If we call `generate_mult_func(4)`

, `multiply`

will be a lambda function that looks like this:

```
lambda q: q*q*q*q
```

Using the code posted here, we can determine at what point `multiply`

becomes less efficient than `exponent`

.

Staring with these values:

```
base = 2
power = 2
```

We loop until the time it takes to execute `100,000`

iterations of `multiply`

is slower than executing `100,000`

iterations of `exponent`

. Initially, here are the timings, with `math.pow()`

serving as a point of comparison:

```
Starting speeds:
Multiply time 11.56 ms
Exponent time 35.82 ms
math.pow time 16.73 ms
```

When running on repl.it, Python finds the crossover in 1.2s:

```
Crossover found in 1.2 s:
Base, power 2, 15
Multiply time 43.05 ms
Exponent time 39.70 ms
math.pow time 16.42 ms
Multiply func lambda q: q*q*q*q*q*q*q*q*q*q*q*q*q*q*q
```

Thus, chaining multiplication together is faster until our expression gets to `2^14`

; at `2^15`

exponentiation becomes faster.

Using Pandas, we can keep track of the timing at each power:

```
Power multiply exponent math.pow
2 0.011562 0.035822 0.016731
3 0.013043 0.033764 0.014614
4 0.015307 0.032323 0.015349
5 0.015974 0.033678 0.016470
6 0.017917 0.032465 0.015282
7 0.019147 0.034249 0.014993
8 0.020042 0.034530 0.015794
9 0.023667 0.038041 0.016430
10 0.029137 0.038911 0.016717
11 0.032310 0.040869 0.016580
12 0.033338 0.036693 0.014642
13 0.035552 0.037233 0.015178
14 0.037351 0.037806 0.015666
15 0.043046 0.039704 0.016415
```

From here, it is very simple to generate a line graph:

```
plot = df.plot().get_figure()
plot.savefig('viz.png')
```

Interestingly, `math.pow()`

and `exponent`

mostly perform at the same rate, while our `multiply`

functions vary wildly. Unsurprisingly, the longer the multiplication chain, the longer it takes to execute.

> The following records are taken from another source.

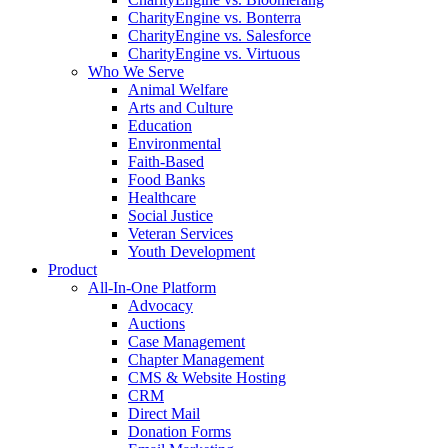
CharityEngine vs. Bonterra
CharityEngine vs. Salesforce
CharityEngine vs. Virtuous
Who We Serve
Animal Welfare
Arts and Culture
Education
Environmental
Faith-Based
Food Banks
Healthcare
Social Justice
Veteran Services
Youth Development
Product
All-In-One Platform
Advocacy
Auctions
Case Management
Chapter Management
CMS & Website Hosting
CRM
Direct Mail
Donation Forms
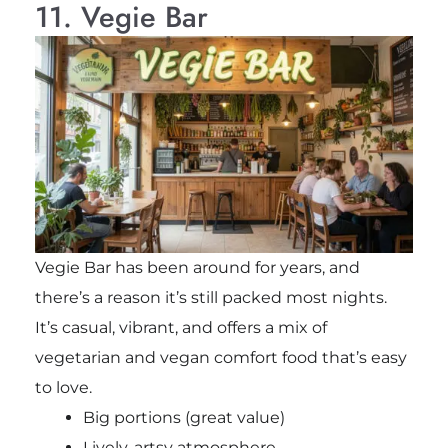
11. Vegie Bar
Vegie Bar has been around for years, and
there’s a reason it’s still packed most nights.
It’s casual, vibrant, and offers a mix of
vegetarian and vegan comfort food that’s easy
to love.
Big portions (great value)
Lively, artsy atmosphere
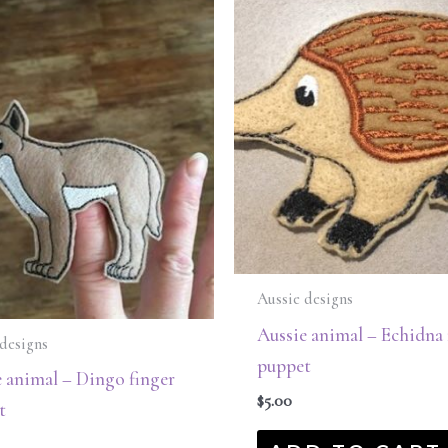
Aussie designs
Aussie animal – Echidna 
designs
puppet
 animal – Dingo finger
$
5.00
t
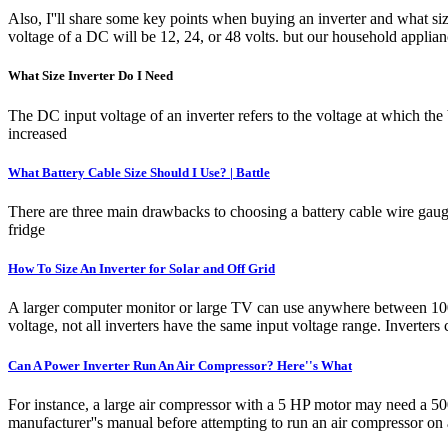
Also, I''ll share some key points when buying an inverter and what si
voltage of a DC will be 12, 24, or 48 volts. but our household applian
What Size Inverter Do I Need
The DC input voltage of an inverter refers to the voltage at which the
increased
What Battery Cable Size Should I Use? | Battle
There are three main drawbacks to choosing a battery cable wire gauge 
fridge
How To Size An Inverter for Solar and Off Grid
A larger computer monitor or large TV can use anywhere between 100 
voltage, not all inverters have the same input voltage range. Inverters 
Can A Power Inverter Run An Air Compressor? Here''s What
For instance, a large air compressor with a 5 HP motor may need a 5000
manufacturer''s manual before attempting to run an air compressor on 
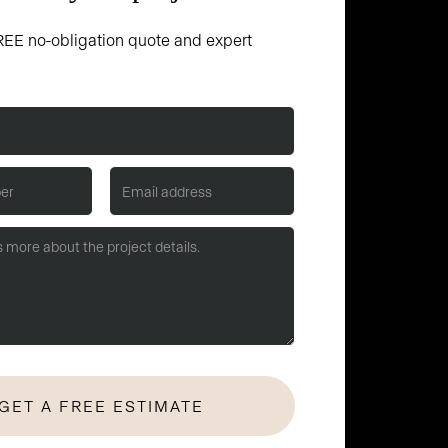
EE no-obligation quote and expert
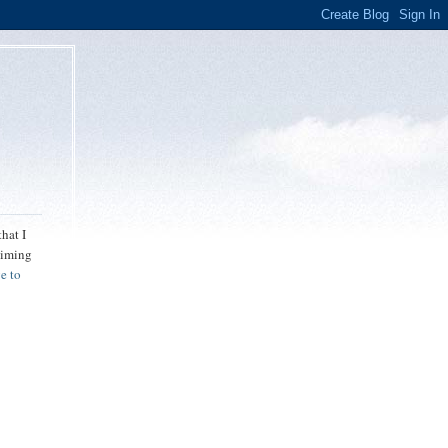
hat I
 aiming
e to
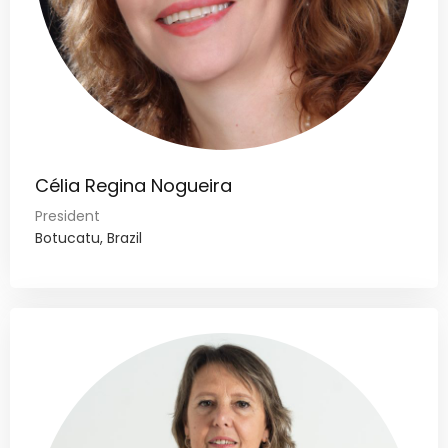
Célia Regina Nogueira
President
Botucatu, Brazil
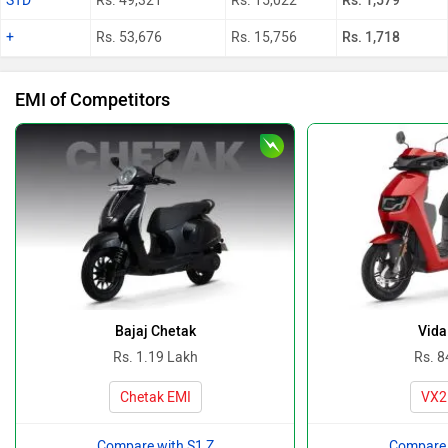
STD
Rs. 49,321
Rs. 15,022
Rs. 1,579
+
Rs. 53,676
Rs. 15,756
Rs. 1,718
EMI of Competitors
Bajaj Chetak
Vida
Rs. 1.19 Lakh
Rs. 8
Chetak EMI
VX2
Compare with S1 Z
Compare 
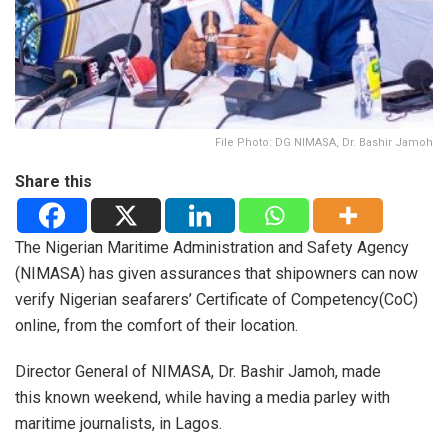
File Photo: DG NIMASA, Dr. Bashir Jamoh
Share this
The Nigerian Maritime Administration and Safety Agency
(NIMASA) has given assurances that shipowners can now
verify Nigerian seafarers’ Certificate of Competency(CoC)
online, from the comfort of their location.
Director General of NIMASA, Dr. Bashir Jamoh, made
this known weekend, while having a media parley with
maritime journalists, in Lagos.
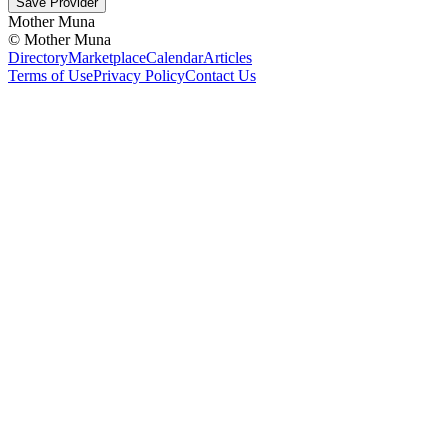
Save Provider
Mother Muna
©
Mother Muna
Directory
Marketplace
Calendar
Articles
Terms of Use
Privacy Policy
Contact Us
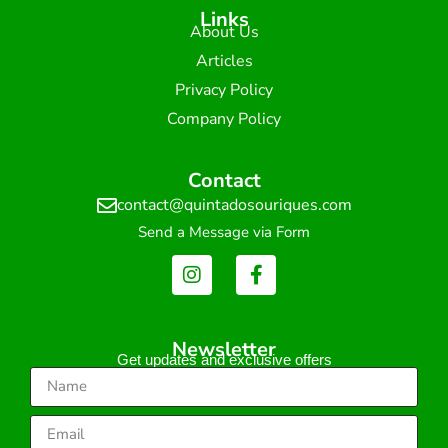
Links
About Us
Articles
Privacy Policy
Company Policy
Contact
contact@quintadosouriques.com
Send a Message via Form
Newsletter
Get updates and exclusive offers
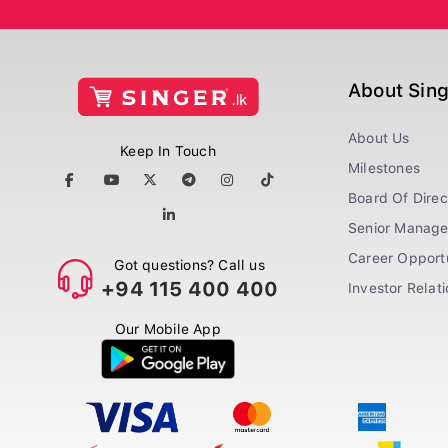
About Sin
About Us
Keep In Touch
Milestones
Board Of Direc
Senior Manag
Career Opportu
Got questions? Call us
+94 115 400 400
Investor Relat
Our Mobile App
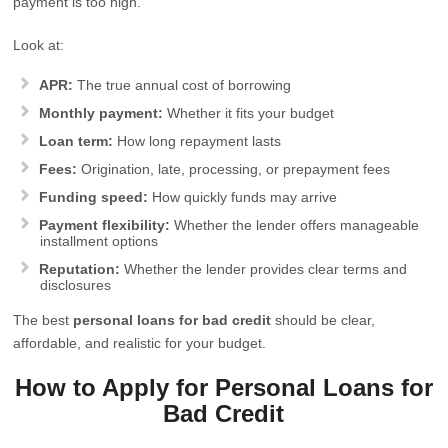
payment is too high.
Look at:
APR:
The true annual cost of borrowing
Monthly payment:
Whether it fits your budget
Loan term:
How long repayment lasts
Fees:
Origination, late, processing, or prepayment fees
Funding speed:
How quickly funds may arrive
Payment flexibility:
Whether the lender offers manageable
installment options
Reputation:
Whether the lender provides clear terms and
disclosures
The best
personal loans for bad credit
should be clear,
affordable, and realistic for your budget.
How to Apply for Personal Loans for
Bad Credit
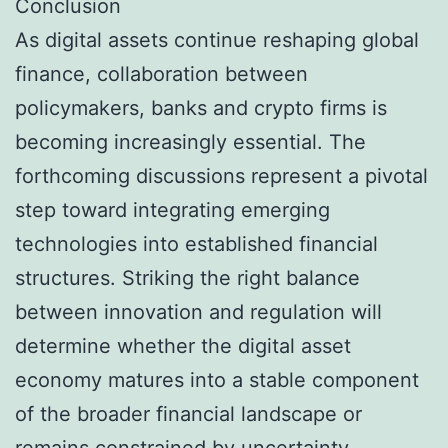
Conclusion
As digital assets continue reshaping global
finance, collaboration between
policymakers, banks and crypto firms is
becoming increasingly essential. The
forthcoming discussions represent a pivotal
step toward integrating emerging
technologies into established financial
structures. Striking the right balance
between innovation and regulation will
determine whether the digital asset
economy matures into a stable component
of the broader financial landscape or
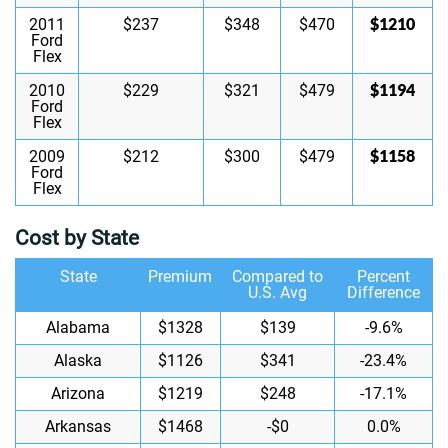
$1210
2011
$237
$348
$470
Ford
Flex
$1194
2010
$229
$321
$479
Ford
Flex
$1158
2009
$212
$300
$479
Ford
Flex
Cost by State
State
Premium
Compared to
Percent
U.S. Avg
Difference
Alabama
$1328
$139
-9.6%
Alaska
$1126
$341
-23.4%
Arizona
$1219
$248
-17.1%
Arkansas
$1468
-$0
0.0%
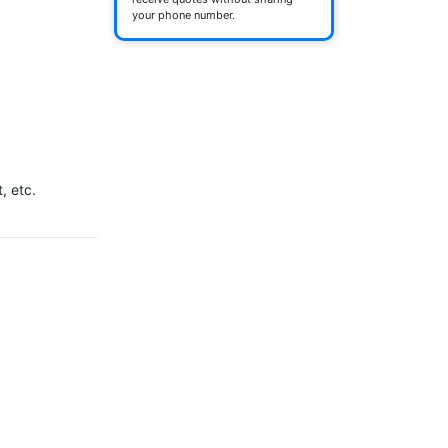
your phone number.


 etc.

While the crossover is interesting, this doesn’t show what happens at powers larger than 15. Going up through `1000`

, we get the following trend:

When we zoom in so that `math.pow()`

and `exponent`

are more pronounced, we see the same performance trend continue:

While using `**`

the time gradually increases, `math.pow()`

generally has executes at around the same speed.

When writing algorithms that use small exponents, here proved less than `15`

, it is faster to chain multiplication together than to use the `**`

exponentiation operator. Additionally, `math.pow()`

is more efficient than chained multiplication at powers larger than `5`

and always more efficient than the `**`

operator, so there is never a reason to use `**`

.

Additionally, this is also true in JavaScript^{4}. Thanks @juliancoleman for this comparison!